A competing offering from Canadian mobile medical products developer Yoritex seems more diverse in its potential uses. But it appears to be clunkier when it comes to design, raising the question of whether consumers will go for form or function.

Toronto-based Yoritex last week released a video demonstration of YoriMed, a medical network hub that connects small, home-based medical devices to smartphones via the micro USB port on most Android and BlackBerry models. YoriMed can accept a range of devices, including plug-in ECG/EKG sensors, blood-pressure monitors, thermometers and blood analyzers. Software loaded on the smartphone collects and displays readings in real time, and the data can be forwarded to medical professionals for analysis.

The hub is powered by a rechargeable battery that is separate from the phone’s battery. It has a 36-pin medical connector on one side — following the ISO/IEEE 11073 communications protocol for personal health devices — and a micro USB port on the other.

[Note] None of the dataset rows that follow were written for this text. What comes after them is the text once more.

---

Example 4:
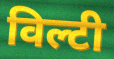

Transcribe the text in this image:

विल्टी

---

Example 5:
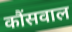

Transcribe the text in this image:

कौंसवाल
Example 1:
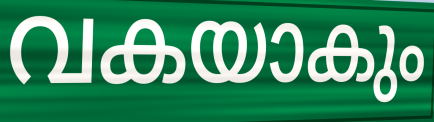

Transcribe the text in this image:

വകയാകും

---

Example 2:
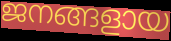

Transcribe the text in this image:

ജനങ്ങളായ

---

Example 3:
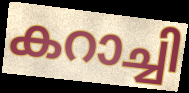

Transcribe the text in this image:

കറാച്ചി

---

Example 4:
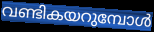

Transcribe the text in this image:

വണ്ടികയറുമ്പോൾ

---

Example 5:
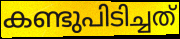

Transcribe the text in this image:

കണ്ടുപിടിച്ചത്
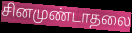
சினமுண்டாதலை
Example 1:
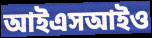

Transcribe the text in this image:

আইএসআইও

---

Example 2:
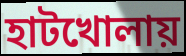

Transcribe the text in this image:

হাটখোলায়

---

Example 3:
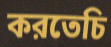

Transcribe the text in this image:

করতেচি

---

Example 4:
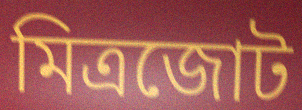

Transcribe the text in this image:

মিত্রজোট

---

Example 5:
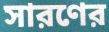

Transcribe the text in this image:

সারণের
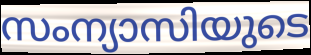
സംന്യാസിയുടെ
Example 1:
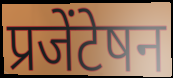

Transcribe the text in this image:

प्रजेंटेषन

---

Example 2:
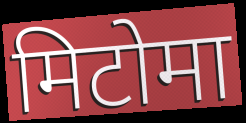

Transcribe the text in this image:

मिटोमा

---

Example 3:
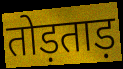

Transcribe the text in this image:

तोड़ताड़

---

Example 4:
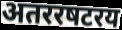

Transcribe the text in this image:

अतररषटरय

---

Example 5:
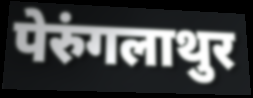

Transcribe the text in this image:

पेरुंगलाथुर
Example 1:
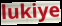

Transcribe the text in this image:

lukiye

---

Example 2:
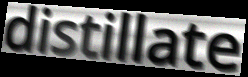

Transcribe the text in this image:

distillate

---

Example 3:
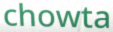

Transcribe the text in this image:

chowta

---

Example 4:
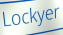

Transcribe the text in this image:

Lockyer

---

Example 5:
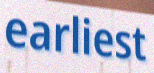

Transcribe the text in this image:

earliest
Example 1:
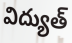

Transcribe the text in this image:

విద్యుత్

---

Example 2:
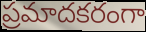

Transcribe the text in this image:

ప్రమాదకరంగా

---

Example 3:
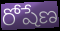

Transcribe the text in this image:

రోషేణ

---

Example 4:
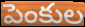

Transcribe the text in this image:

పెంకుల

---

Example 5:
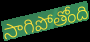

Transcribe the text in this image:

సాగిపోతోంది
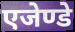
एजेण्डे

“Our solution brings benefits both to patients and consumer medical device manufacturers by reducing costs for complete systems,” CTO Sergey Toporkov says in the video. He shows the YoriMed hub linking a two-lead ECG module from Freescale Semiconductor to a BlackBerry Bold 9780, which has a screen resolution of 480 by 360 pixels. That’s low compared to Apple’s iPhone and some higher-end Android devices.

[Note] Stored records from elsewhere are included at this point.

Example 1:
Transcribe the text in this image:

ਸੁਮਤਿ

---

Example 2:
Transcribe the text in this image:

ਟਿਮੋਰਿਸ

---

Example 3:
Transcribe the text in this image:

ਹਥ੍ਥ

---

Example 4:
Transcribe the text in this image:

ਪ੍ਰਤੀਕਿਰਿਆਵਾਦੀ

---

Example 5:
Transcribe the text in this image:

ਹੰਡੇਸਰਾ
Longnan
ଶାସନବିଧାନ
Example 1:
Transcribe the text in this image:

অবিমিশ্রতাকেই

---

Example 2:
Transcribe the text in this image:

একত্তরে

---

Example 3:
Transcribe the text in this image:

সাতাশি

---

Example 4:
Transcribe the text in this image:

In the demo, the ECG module has an exposed circuit board, and the chain of device-hub-phone looks somewhat unwieldy, particularly when compared to the iPhone ECG. Also of concern, the Yoritex app stores data on the smartphone. Security experts have routinely warned healthcare organizations against keeping personally identifiable health information on mobile devices in case of loss or theft.

Toporkov says Yoritex expects the YoriMed hub to be ready for sale by mid-2012 for $99, not including the cost of third-party sensors. Company spokeswoman Nataly Dain told MobiHealthNews in an email that the product needs FCC registration in the U.S. and a CE non-medical mark for sale in Europe. Yoritex plans to have those by April. Dain says Yoritex will market the hub in North America, Europe, the Middle East and Russia.

AliveCor has said the iPhone ECG would cost about $99 as well, including the single-lead ECG. Albert’s company also has promised an Android version in the near future.

While the iPhone ECG needs FDA 510(k) clearance before AliveCor can offer it in the U.S., YoriMed is a communications hub, not a medical device, so it does not require such regulatory approval. Instead, attached medical devices from third parties must be approved for sale.

Dain says the closely held company is seeking additional funding so it can develop tablet software as well. A tablet version will allow for conference calls and video consultations between patients and physicians, the Yoritex spokeswoman explains.